The case should not be that those who live in large cities, where there is better cold chain capacity, get vaccinated while those who live in rural areas or small towns do not due to lack of storage facilities, Kang said. .
“My concern with all this is the question of equity, will we end up with a system in which we have freezers in big cities and some classes of people can receive vaccines, while in rural areas or small towns there is no access? to these vaccines? since the capacity of the cold chain does not exist ”, he said.
“Even in the work we are planning to do with the Lancet Commission, equity is an important part of looking at what services are provided to whom and where, and making sure that where you live and what your socioeconomic status is does not determine what kind of services you receive, ”Kang said.
The Lancet, a global health journal, on Friday launched the Lancet Citizens Commission on Reinventing India’s health system, which will work on developing a strategy to implement universal health coverage (UHC) in India.
The magazine and Harvard University’s Lakshmi Mittal and Family South Asia Institute jointly formulated the commission.
Speaking about the Lancet commission, Kang said its purpose is to target universal health coverage to examine all health problems, analyze mental and physical health problems and their solutions, ensure that catastrophic health expenditures do not occur, and ensure that coverage is accessible and affordable.
The commission is led by four distinguished leaders in health and business, including Kang and CMD Biocon Ltd Kiran Mazumdar Shaw.
“If we think about the Sustainable Development Goals (SDGs), which have 2030 as their goal, there is no way we can achieve these goals with the trajectory that we have at the moment. So what we are looking to do in the next few years is try to devise a roadmap to make sure we are on a better path to achieving the SDGs, ”Kang said.

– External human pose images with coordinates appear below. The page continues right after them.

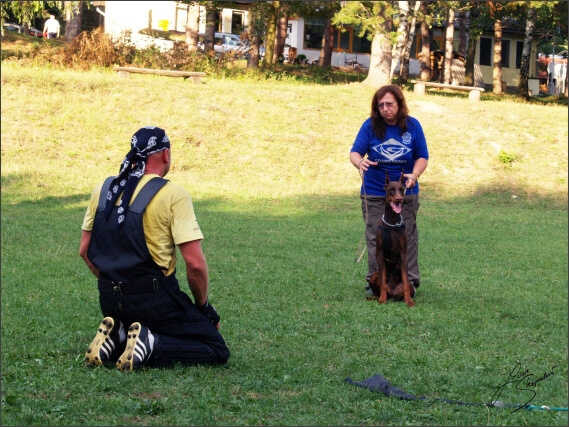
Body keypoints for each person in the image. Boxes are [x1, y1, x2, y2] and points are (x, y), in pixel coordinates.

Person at [79, 126, 230, 371]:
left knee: (142, 323)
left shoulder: (103, 189)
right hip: (155, 301)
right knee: (214, 347)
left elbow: (84, 250)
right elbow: (194, 263)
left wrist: (116, 283)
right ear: (166, 154)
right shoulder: (173, 194)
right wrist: (202, 307)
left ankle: (117, 335)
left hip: (109, 299)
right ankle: (150, 344)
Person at [350, 85, 429, 296]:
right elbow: (355, 152)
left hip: (406, 193)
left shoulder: (412, 126)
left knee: (407, 236)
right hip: (376, 192)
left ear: (400, 104)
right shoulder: (370, 126)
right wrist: (360, 163)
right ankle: (375, 282)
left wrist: (415, 174)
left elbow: (422, 156)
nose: (385, 108)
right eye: (381, 105)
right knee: (376, 236)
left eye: (389, 104)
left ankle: (409, 282)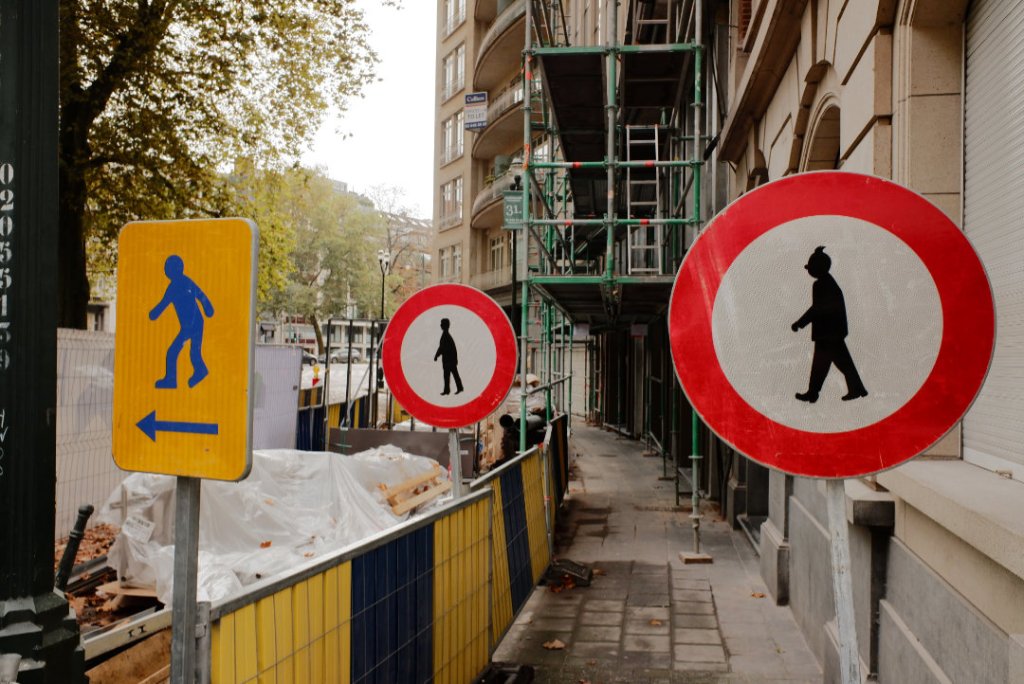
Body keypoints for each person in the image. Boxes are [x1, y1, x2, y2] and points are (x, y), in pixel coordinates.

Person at [791, 246, 868, 403]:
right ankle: (816, 393)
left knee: (832, 364)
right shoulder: (828, 282)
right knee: (824, 365)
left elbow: (817, 308)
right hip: (831, 332)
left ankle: (853, 389)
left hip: (828, 333)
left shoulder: (821, 285)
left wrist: (800, 323)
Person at [150, 254, 214, 389]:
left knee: (172, 352)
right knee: (194, 352)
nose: (165, 270)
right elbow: (201, 295)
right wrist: (208, 309)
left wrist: (154, 314)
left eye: (167, 268)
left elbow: (163, 304)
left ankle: (171, 380)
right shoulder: (183, 283)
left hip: (190, 325)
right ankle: (200, 370)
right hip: (196, 323)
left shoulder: (176, 286)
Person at [433, 318, 464, 395]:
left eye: (442, 324)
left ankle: (456, 389)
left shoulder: (446, 336)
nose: (440, 325)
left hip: (449, 361)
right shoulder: (446, 335)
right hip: (449, 360)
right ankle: (449, 390)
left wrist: (436, 355)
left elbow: (441, 348)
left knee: (451, 375)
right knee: (448, 375)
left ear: (445, 326)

He said that in India, out-of-pocket payments for health care continue to be the highest in the world and it is one of the many reasons why many families fall into poverty. This kind of “catastrophic health spending” actually ends up promoting more health inequities in the system, Kang said.
“We have a situation where the most vulnerable of our population do not get the services they want and there is a problem in terms of accountability where the poor are treated as beneficiaries rather than clients of the system, and there seems to be a lack of confidence in the quality of care provided by the health system, ”he said.